Post by exxx » Wed Dec 07, 2011 9:46 pm

Questions may involve units of measurement such as English units or metric units. If an answer to a question requires converting one unit of measurement to another, then the relationship between the units is provided, unless the relationship is a
common one, such as minutes to hours, or centimeters to

I didn't see any questions on unit conversions on my test at all.

I think "12 inches = 1 foot" could maybe be considered one of the "common" ones. I don't think any other imperial unit conversion would be considered common. Maybe "16 ounces = 1 pound", but I doubt it.

As far as real-life here in the states goes, these are the conversions in order of importance:

Top five:
12 in = 1 ft
5280 ft = 1 mi
16 oz = 1 pound
8 fl. oz = 1 cup
3 ft = 1 yrd (only for American Football fans :P)
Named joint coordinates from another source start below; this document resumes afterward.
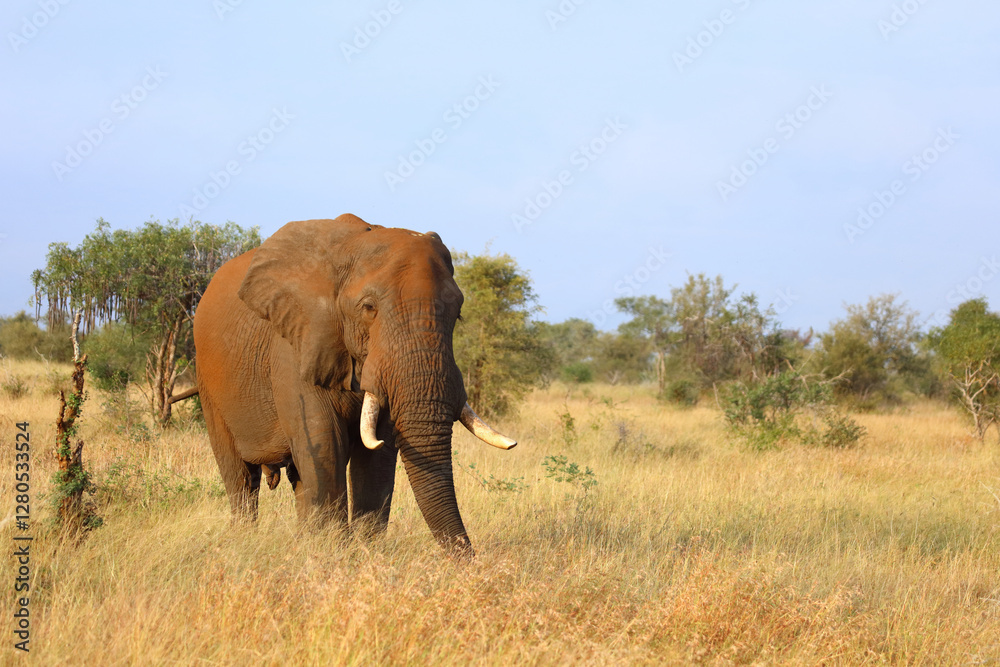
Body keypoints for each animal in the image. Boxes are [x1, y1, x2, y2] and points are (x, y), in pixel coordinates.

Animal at [192, 214, 516, 555]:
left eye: (458, 313)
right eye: (368, 308)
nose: (469, 561)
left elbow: (378, 452)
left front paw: (362, 551)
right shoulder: (296, 345)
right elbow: (325, 442)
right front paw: (332, 551)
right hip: (208, 381)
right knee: (241, 477)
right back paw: (243, 539)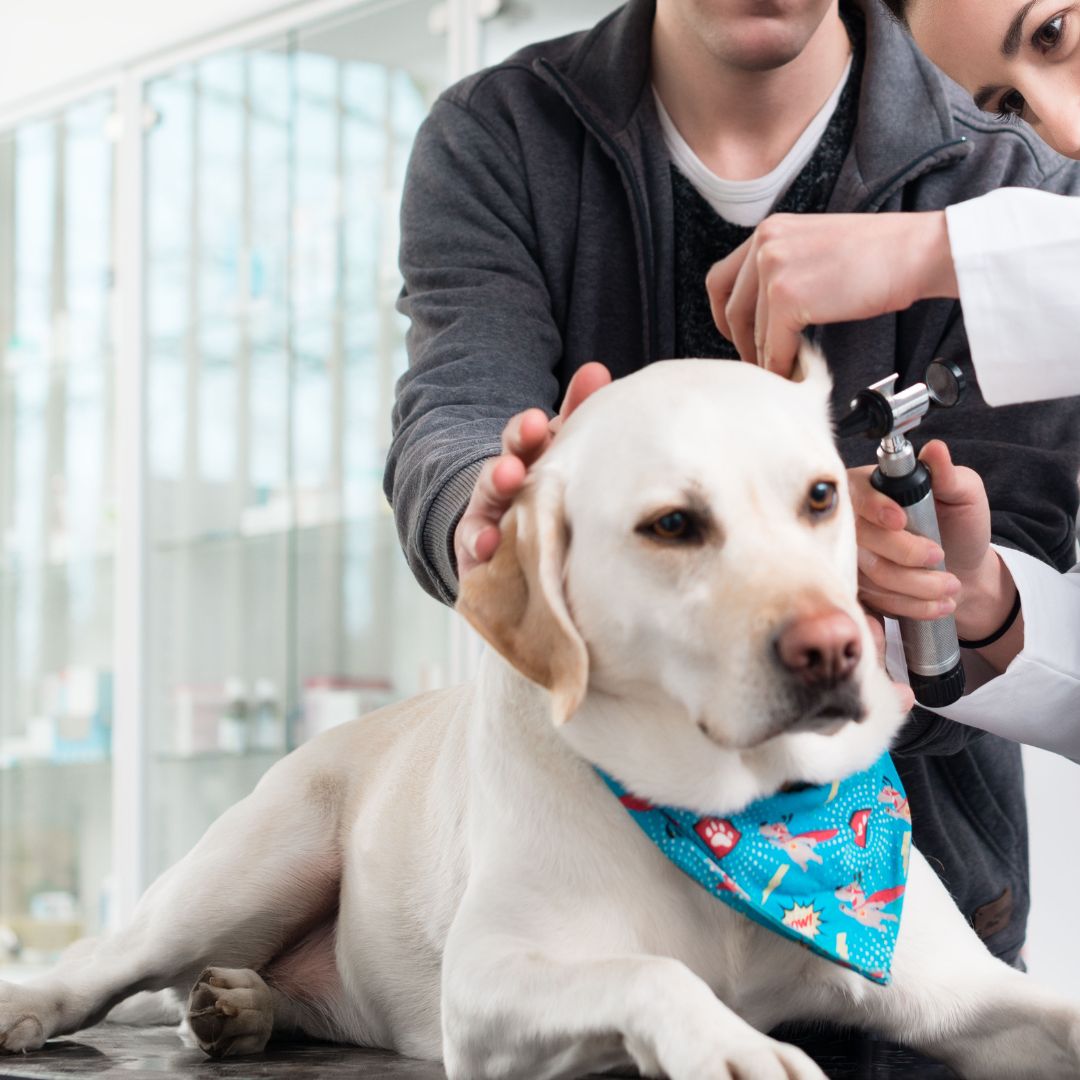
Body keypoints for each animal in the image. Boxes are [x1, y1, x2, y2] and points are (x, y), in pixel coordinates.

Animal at [2, 354, 1080, 1080]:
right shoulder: (489, 985)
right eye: (673, 525)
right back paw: (41, 1001)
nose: (831, 648)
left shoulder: (959, 990)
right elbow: (650, 972)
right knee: (109, 964)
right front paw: (735, 1045)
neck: (738, 820)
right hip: (248, 869)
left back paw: (243, 1005)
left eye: (821, 496)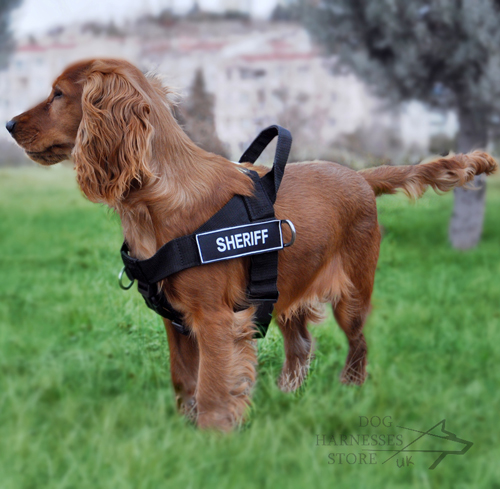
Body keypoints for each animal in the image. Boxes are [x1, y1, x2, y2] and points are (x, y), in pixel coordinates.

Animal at [5, 59, 498, 428]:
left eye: (57, 94)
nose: (8, 123)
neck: (156, 199)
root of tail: (360, 175)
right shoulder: (175, 322)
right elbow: (183, 381)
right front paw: (183, 431)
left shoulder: (215, 319)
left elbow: (211, 388)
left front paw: (212, 441)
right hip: (286, 292)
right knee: (301, 347)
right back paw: (287, 396)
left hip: (353, 293)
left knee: (359, 344)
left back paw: (349, 391)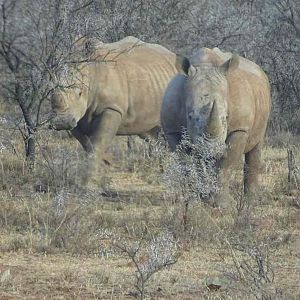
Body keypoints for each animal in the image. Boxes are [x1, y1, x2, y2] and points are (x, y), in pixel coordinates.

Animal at [49, 36, 180, 186]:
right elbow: (87, 144)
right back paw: (163, 173)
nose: (60, 122)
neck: (91, 72)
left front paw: (88, 184)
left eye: (80, 93)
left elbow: (98, 143)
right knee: (152, 135)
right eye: (49, 92)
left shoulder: (111, 107)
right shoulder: (75, 116)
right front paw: (105, 165)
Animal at [162, 47, 272, 206]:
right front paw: (193, 203)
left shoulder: (240, 128)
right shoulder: (172, 130)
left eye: (226, 117)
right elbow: (187, 165)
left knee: (256, 145)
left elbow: (226, 166)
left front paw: (222, 205)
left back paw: (250, 201)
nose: (212, 149)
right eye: (190, 117)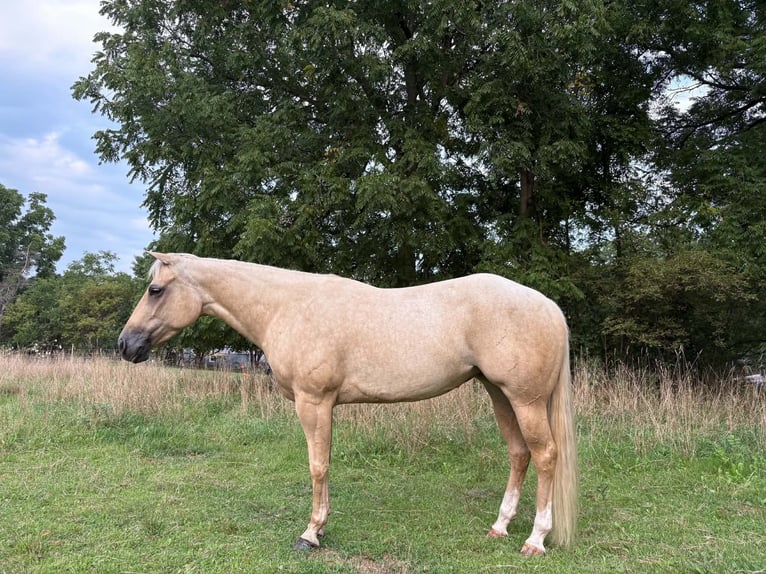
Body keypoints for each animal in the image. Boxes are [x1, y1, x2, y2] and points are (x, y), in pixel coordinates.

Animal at [118, 252, 578, 556]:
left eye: (155, 289)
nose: (126, 345)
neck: (288, 307)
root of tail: (549, 306)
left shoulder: (314, 403)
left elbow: (317, 466)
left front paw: (310, 534)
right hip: (500, 395)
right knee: (519, 454)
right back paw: (499, 527)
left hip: (525, 400)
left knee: (545, 456)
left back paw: (535, 539)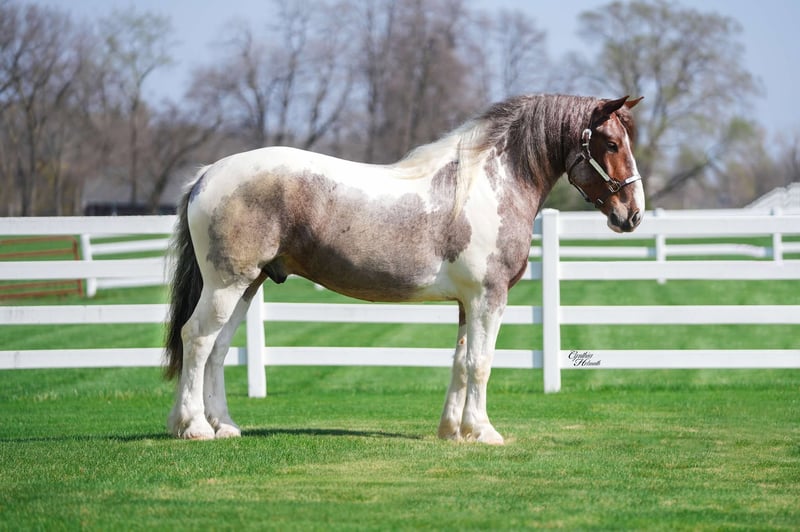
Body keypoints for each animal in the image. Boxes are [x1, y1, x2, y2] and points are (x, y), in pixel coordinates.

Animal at [164, 93, 645, 444]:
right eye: (612, 144)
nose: (633, 215)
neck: (490, 183)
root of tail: (207, 174)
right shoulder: (489, 296)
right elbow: (481, 362)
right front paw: (484, 431)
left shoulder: (467, 302)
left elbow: (460, 360)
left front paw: (453, 432)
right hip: (227, 285)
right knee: (197, 339)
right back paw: (195, 427)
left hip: (247, 285)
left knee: (218, 349)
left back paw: (224, 425)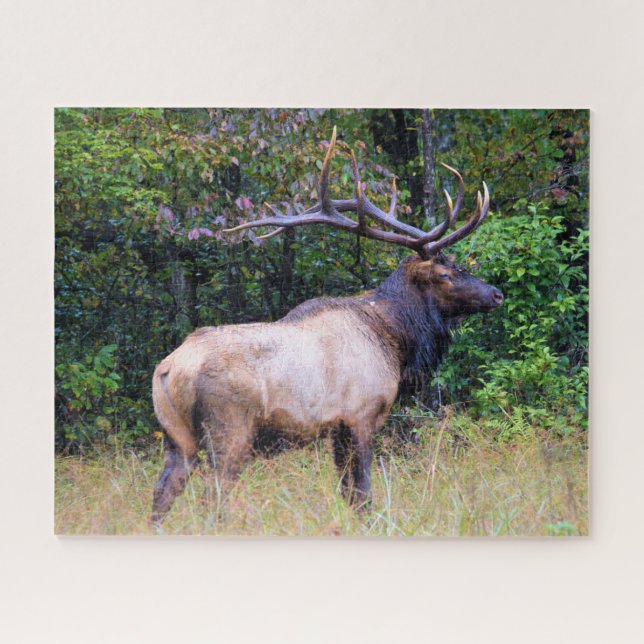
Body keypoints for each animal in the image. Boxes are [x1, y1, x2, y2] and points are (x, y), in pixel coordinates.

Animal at [151, 128, 503, 523]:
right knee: (212, 500)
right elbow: (363, 494)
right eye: (445, 273)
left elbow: (348, 493)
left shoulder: (336, 428)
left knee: (162, 495)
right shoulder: (360, 416)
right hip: (229, 431)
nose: (496, 294)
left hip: (176, 436)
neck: (395, 342)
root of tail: (168, 370)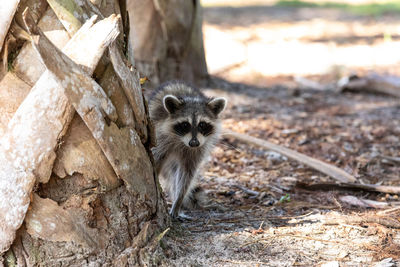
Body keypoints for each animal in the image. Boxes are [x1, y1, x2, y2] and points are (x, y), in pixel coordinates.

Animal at [148, 81, 227, 220]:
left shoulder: (198, 149)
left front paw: (178, 200)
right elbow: (156, 161)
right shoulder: (161, 138)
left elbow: (187, 174)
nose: (194, 143)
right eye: (185, 125)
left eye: (202, 124)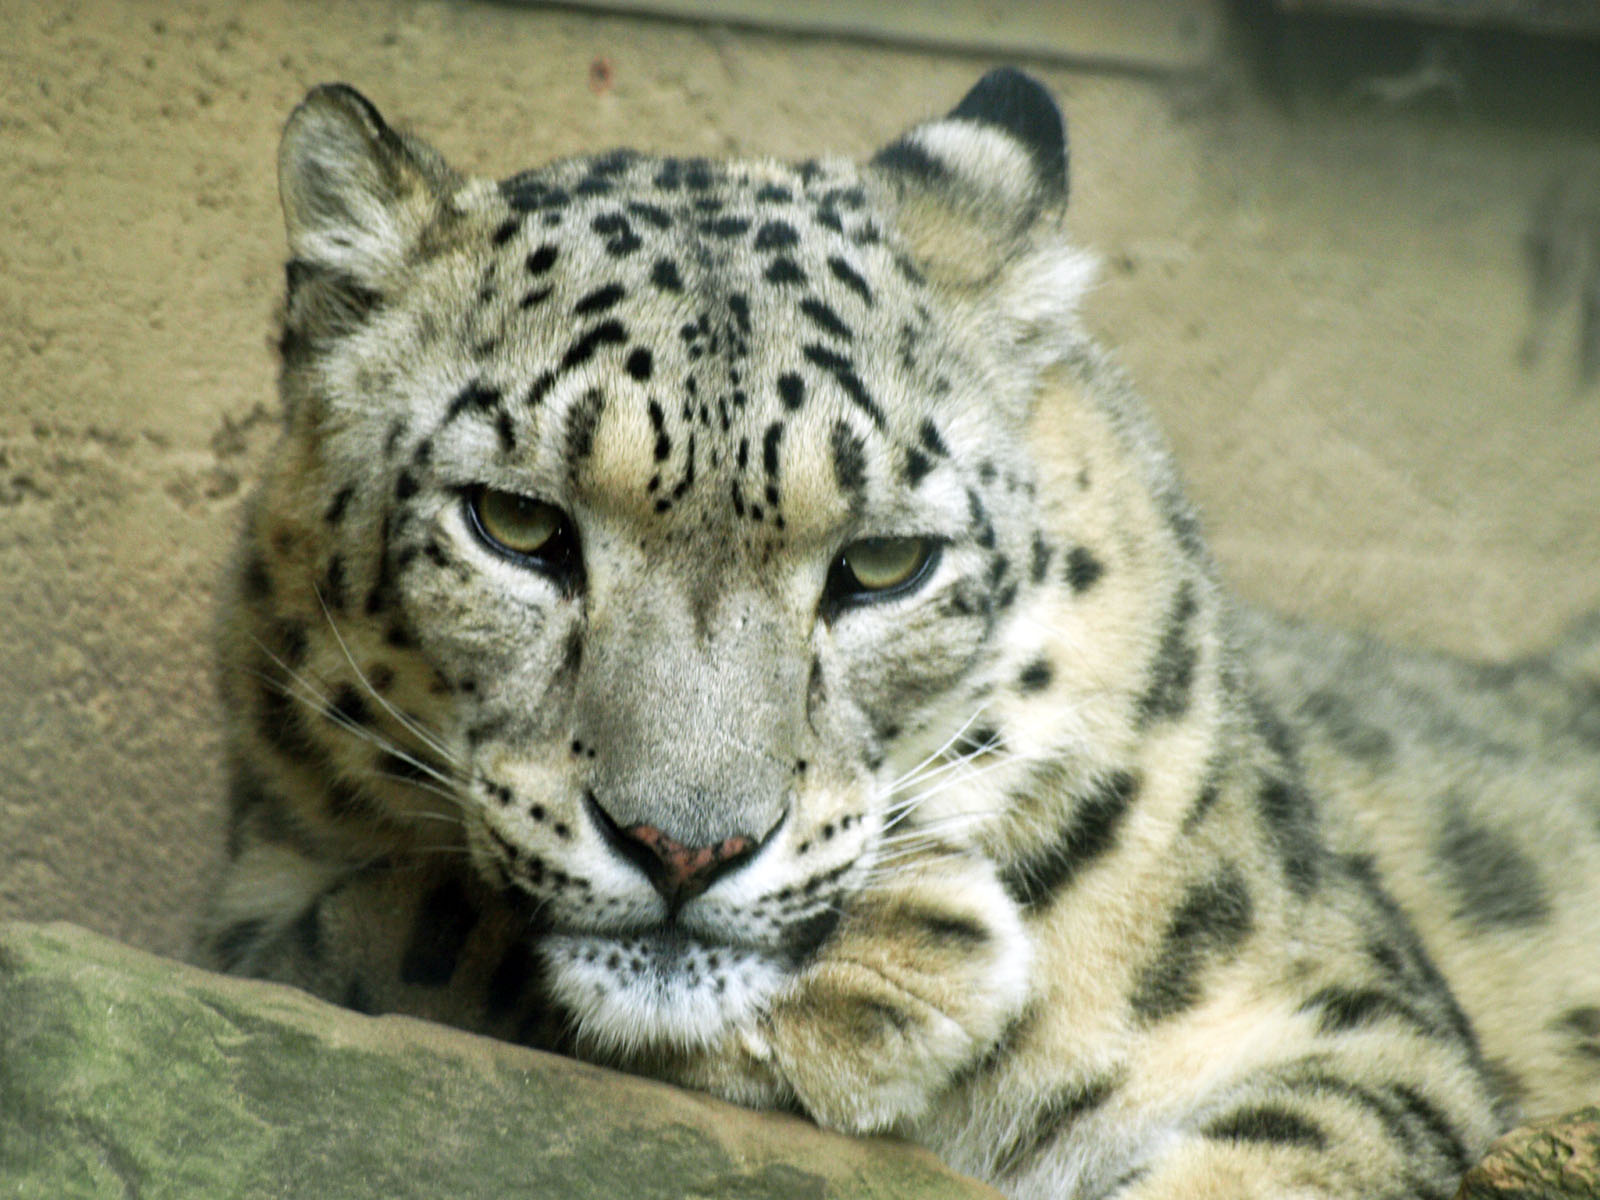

0 deg C = 32 deg F (freezing point of water)
100 deg C = 212 deg F (boiling point of water)
F<-->C is linear.
So from these two points anyone on a site called Mathematics GRE should be able to come up with the formula for C to F in a couple seconds in their head: F=(9/5)C+32.
I personally choose to remember that the slope of the transformation is 9/5, and the freezing point (y-intercept) is 32. I think it's easier to remember the number 9/5 than the number 212, but only because I grew up with it. Nowadays it's easy to remember 212, though, because it's the area code for Manhattan. So, you just have to remember that "water boils in Hell's Kitchen" --and know the area code for Manhattan like I do, lol :P.

Less common measurements:
2000 pounds = 1 ton
4 cups = 1 quart
4 quarts = 1 gallon
(For "quart" think "quatre=four", as in: "a quart is four times a cup and a quarter of a gallon"--gallon and cup being the two most common volume measurements in America)
2 cups = 1 pint
(For pint, think "p as in pound", as in one pound of water, a pound of water is 16 fl. oz, and 16 fl. oz is 2 cups. So a pint is two cups.)